**GIVEN REQUEST 1**: Using the passage on robot theatres, decide whether each statement agrees with it: (a) existing robot theatres learn from the people watching them; (b) the design of next-generation theatrical robots began in 2000; (c) users will reprogram the planned robots by keyboard typing alone. Answer each with yes or no and quote the deciding words.

**PASSAGE PROVIDED**:
— BEGIN —

In our long-term research we intend to progress in this direction. The existing robot theatres in the world, usually in theme parks and museums, are nowadays at their very beginning stages. They are based on programmed movements synchronized with recorded sounds. They do not use any Computational Intelligence techniques. They do not learn. There is no interaction with the child, for instance by voice commands. They do not teach audience much, either. Current robot toys for adults are programmable but they rarely learn from interactions with their users, and the keyboard programming necessary to operate them is too complex for many users. Thus, such robots are not applicable in advertisement and entertainment industries, nor good as educational tools for early ages. Some toys or theatres have high quality robot puppets that are not interactive and have no voice capabilities. Other “theatres” use computer-generated dialog but have very simple, non-humanoid robots, such as wheeled cars. Yet other theatres are based on visual effects of robot arm movements and have no humanoid robots at all [1,7,8,9,10,11].
The future ideal of our research is a robot muppet that would draw from the immortal art of Jim Henson [6]. Since 2000, we have been in the process of designing a set of next-generation theatrical robots and technologies, that, when taken together, will create a puppet theatre of seeing, listening, talking and moving humanoids. Such robots can be used for many applications, such as video-kiosks, interactive presentations, historical recreations, assistive robots for children and elderly, foreign language instruction, etc. Thus, we can categorize them as “intelligent educational robots.” These robots will truly learn from examples, and the user will be able to reprogram their behavior with a combination of three techniques: (1) vision-based gesture recognition, (2) voice recognition and (3) keyboard-typing of natural language dialog texts. Thus, programming various behaviors based on multi-robot interaction will be relatively easy and will lead to the development of “robot performances” for advertising, entertainment and education.

— END —

**GIVEN REQUEST 2**: Set out the lines of the entries as a numbered list with no blank lines. Begin at the first line of the entries and stop after the line that contains "order: Lamiales".

**SUPPLIED MATERIAL**:
— BEGIN —

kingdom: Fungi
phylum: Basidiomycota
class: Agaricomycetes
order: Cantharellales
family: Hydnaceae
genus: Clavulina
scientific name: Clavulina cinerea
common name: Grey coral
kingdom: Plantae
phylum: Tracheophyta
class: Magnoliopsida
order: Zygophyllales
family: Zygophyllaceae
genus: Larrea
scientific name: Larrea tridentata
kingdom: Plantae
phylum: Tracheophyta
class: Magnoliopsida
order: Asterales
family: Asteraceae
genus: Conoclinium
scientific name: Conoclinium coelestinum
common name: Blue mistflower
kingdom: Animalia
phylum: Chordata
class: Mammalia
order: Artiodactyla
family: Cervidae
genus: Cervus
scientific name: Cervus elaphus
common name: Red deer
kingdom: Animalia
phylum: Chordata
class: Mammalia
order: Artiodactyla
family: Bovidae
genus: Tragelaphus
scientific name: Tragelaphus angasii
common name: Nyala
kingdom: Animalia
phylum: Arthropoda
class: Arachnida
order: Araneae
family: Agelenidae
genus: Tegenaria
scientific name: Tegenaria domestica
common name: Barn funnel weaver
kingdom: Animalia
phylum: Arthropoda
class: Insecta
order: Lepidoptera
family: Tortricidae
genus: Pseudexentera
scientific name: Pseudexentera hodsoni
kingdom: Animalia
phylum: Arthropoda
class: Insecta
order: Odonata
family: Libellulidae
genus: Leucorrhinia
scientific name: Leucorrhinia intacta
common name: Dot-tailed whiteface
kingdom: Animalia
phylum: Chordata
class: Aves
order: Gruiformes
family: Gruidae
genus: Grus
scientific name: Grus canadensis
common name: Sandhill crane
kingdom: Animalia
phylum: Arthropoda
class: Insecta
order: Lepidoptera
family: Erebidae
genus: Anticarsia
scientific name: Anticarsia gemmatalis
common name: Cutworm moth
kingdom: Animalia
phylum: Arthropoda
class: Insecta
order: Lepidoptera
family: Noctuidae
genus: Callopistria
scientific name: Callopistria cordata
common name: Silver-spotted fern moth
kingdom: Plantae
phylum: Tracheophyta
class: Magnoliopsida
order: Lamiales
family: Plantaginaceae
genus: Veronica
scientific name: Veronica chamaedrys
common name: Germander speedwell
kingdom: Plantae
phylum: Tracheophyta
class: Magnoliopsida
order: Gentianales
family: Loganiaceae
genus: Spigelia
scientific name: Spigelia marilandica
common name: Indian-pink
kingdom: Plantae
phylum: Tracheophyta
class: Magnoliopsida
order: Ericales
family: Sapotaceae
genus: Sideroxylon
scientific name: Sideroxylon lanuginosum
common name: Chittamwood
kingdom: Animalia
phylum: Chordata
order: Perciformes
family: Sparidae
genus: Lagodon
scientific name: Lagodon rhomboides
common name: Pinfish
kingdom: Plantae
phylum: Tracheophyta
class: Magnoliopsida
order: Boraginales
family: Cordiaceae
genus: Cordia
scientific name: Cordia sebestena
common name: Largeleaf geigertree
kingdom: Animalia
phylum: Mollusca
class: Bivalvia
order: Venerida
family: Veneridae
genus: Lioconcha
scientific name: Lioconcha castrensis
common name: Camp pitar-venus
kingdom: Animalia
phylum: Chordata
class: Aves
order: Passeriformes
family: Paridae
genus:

— END —

**COMPLETE OUTPUT 1**:
(a) No. "They do not learn."
(b) Yes. "Since 2000, we have been in the process of designing a set of next-generation theatrical robots"
(c) No. "with a combination of three techniques: (1) vision-based gesture recognition, (2) voice recognition and (3) keyboard-typing of natural language dialog texts"

**COMPLETE OUTPUT 2**:
1. kingdom: Fungi
2. phylum: Basidiomycota
3. class: Agaricomycetes
4. order: Cantharellales
5. family: Hydnaceae
6. genus: Clavulina
7. scientific name: Clavulina cinerea
8. common name: Grey coral
9. kingdom: Plantae
10. phylum: Tracheophyta
11. class: Magnoliopsida
12. order: Zygophyllales
13. family: Zygophyllaceae
14. genus: Larrea
15. scientific name: Larrea tridentata
16. kingdom: Plantae
17. phylum: Tracheophyta
18. class: Magnoliopsida
19. order: Asterales
20. family: Asteraceae
21. genus: Conoclinium
22. scientific name: Conoclinium coelestinum
23. common name: Blue mistflower
24. kingdom: Animalia
25. phylum: Chordata
26. class: Mammalia
27. order: Artiodactyla
28. family: Cervidae
29. genus: Cervus
30. scientific name: Cervus elaphus
31. common name: Red deer
32. kingdom: Animalia
33. phylum: Chordata
34. class: Mammalia
35. order: Artiodactyla
36. family: Bovidae
37. genus: Tragelaphus
38. scientific name: Tragelaphus angasii
39. common name: Nyala
40. kingdom: Animalia
41. phylum: Arthropoda
42. class: Arachnida
43. order: Araneae
44. family: Agelenidae
45. genus: Tegenaria
46. scientific name: Tegenaria domestica
47. common name: Barn funnel weaver
48. kingdom: Animalia
49. phylum: Arthropoda
50. class: Insecta
51. order: Lepidoptera
52. family: Tortricidae
53. genus: Pseudexentera
54. scientific name: Pseudexentera hodsoni
55. kingdom: Animalia
56. phylum: Arthropoda
57. class: Insecta
58. order: Odonata
59. family: Libellulidae
60. genus: Leucorrhinia
61. scientific name: Leucorrhinia intacta
62. common name: Dot-tailed whiteface
63. kingdom: Animalia
64. phylum: Chordata
65. class: Aves
66. order: Gruiformes
67. family: Gruidae
68. genus: Grus
69. scientific name: Grus canadensis
70. common name: Sandhill crane
71. kingdom: Animalia
72. phylum: Arthropoda
73. class: Insecta
74. order: Lepidoptera
75. family: Erebidae
76. genus: Anticarsia
77. scientific name: Anticarsia gemmatalis
78. common name: Cutworm moth
79. kingdom: Animalia
80. phylum: Arthropoda
81. class: Insecta
82. order: Lepidoptera
83. family: Noctuidae
84. genus: Callopistria
85. scientific name: Callopistria cordata
86. common name: Silver-spotted fern moth
87. kingdom: Plantae
88. phylum: Tracheophyta
89. class: Magnoliopsida
90. order: Lamiales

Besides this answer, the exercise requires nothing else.